JDRF Walks are some of Pam’s most favorite events to engage in, as these events generate so many new advocates by getting people excited about working towards creating a world without T1D. However, her favorite event thus far was the more recent ‘Diabetes Awareness Day’ held at the capital in Boise, a hugely supportive event originally proposed by a former JDRF 2013 Children’s Congress Delegate from Idaho. Many well-known supporters attended, including Miss Idaho, a T1D herself, who proudly wears her insulin pump while doing pageants. The great support of the local community and the Governor is inspiring to all, and Pam hopes this becomes an annual event. She also supposes that this Awareness Day is her proudest moment with JDRF so far! For this ATC, the “great, diverse leadership” of Idaho and the local community pulling together in support of a cause is a wonderful accomplishment.
Pam says that the most rewarding thing about being involved with JDRF is playing a role in finding a cure for T1D and doing anything she can to reach this goal.

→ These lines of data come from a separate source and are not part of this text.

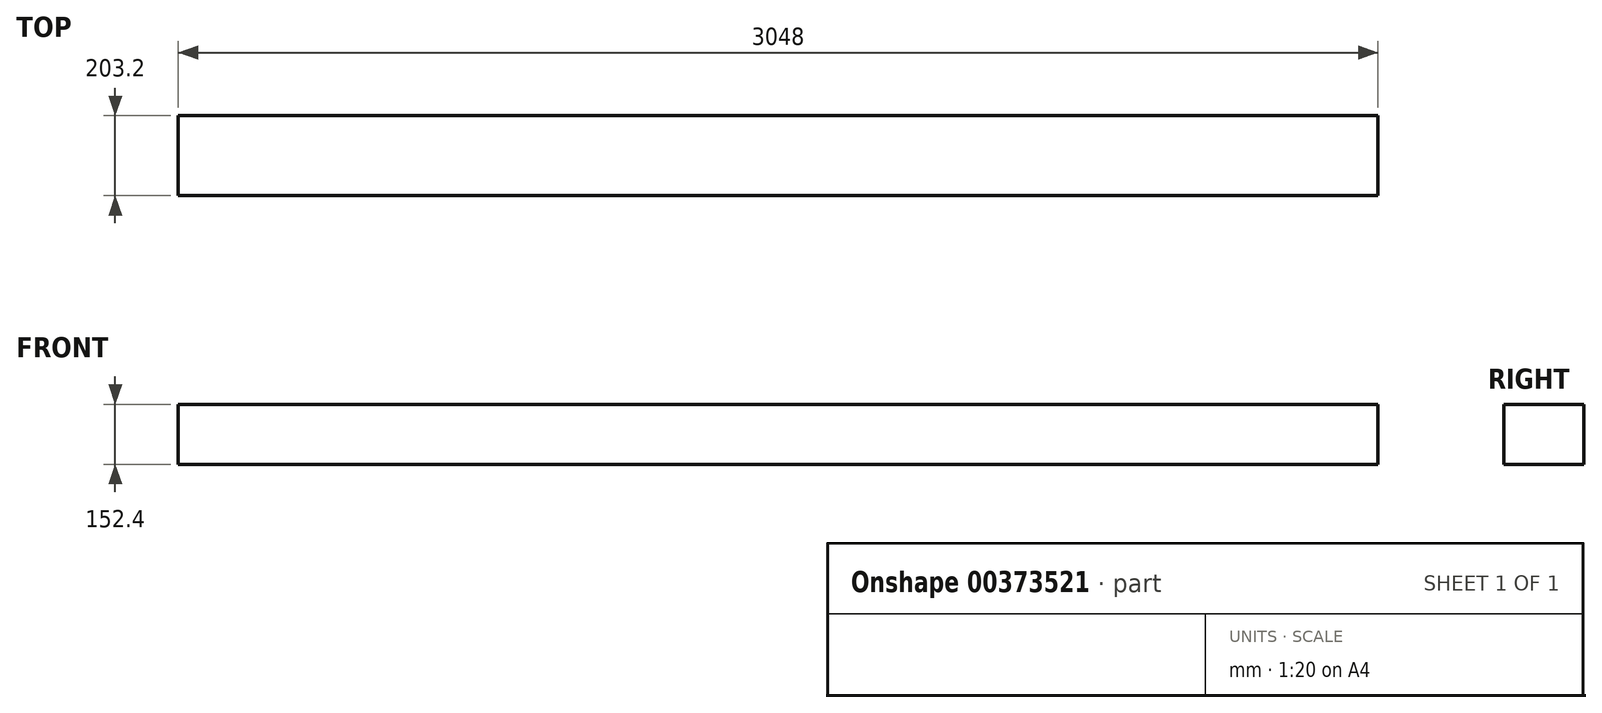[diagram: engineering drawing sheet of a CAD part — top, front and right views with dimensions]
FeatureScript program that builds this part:
annotation { "Feature Type Name" : "Feature", "Feature Type Description" : "" }
export const myFeature = defineFeature(function(context is Context, id is Id, definition is map)
    precondition{}
    {
        {
            var Q0;
            Q0=qCreatedBy(makeId("Top.planeOp"),FACE);
            var sketch = newSketch(context, id + "F0", { "sketchPlane" : qUnion([Q0])});
            skLineSegment(sketch, "E0.bottom", {"start": v(-424.08, 97.53) * mm, "end": v(2623.92, 97.53) * mm});
            skLineSegment(sketch, "E0.top", {"start": v(-424.08, -105.67) * mm, "end": v(2623.92, -105.67) * mm});
            skLineSegment(sketch, "E0.left", {"start": v(-424.08, 97.53) * mm, "end": v(-424.08, -105.67) * mm});
            skLineSegment(sketch, "E0.right", {"start": v(2623.92, 97.53) * mm, "end": v(2623.92, -105.67) * mm});
            skSolve(sketch);
        }
        {
            var Q0;
            Q0 = qSketchRegion(id + "F0", true);
            extrude(context, id + "F1", {"entities" : qUnion([Q0]), "depth" : 152.4 * mm});
        }
    });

However, being an ATC comes with its challenges—Pam describes her most difficult challenge is often gaining an audience in front of U.S. Congresspersons, noting that it can be “difficult to gain support!” To that end, she looks forward to returning to Washington, D.C., this July, when Kennedy will proudly represent Idaho as a JDRF 2015 Children’s Congress Delegate!
Challenges aside, Pam describes her ATC experience as surprisingly fulfilling; she agreed to take the role because of her daughter, although she says she “has gotten so much more out of this position than I expected.” Though she partnered with JDRF out of necessity, she has found huge benefits in the form of great friends, learning opportunities on T1D, and being one step closer to a cure.
Pam’s six-word memoir on her JDRF advocacy experience: “It’s fun, it’s empowering, and transformational.”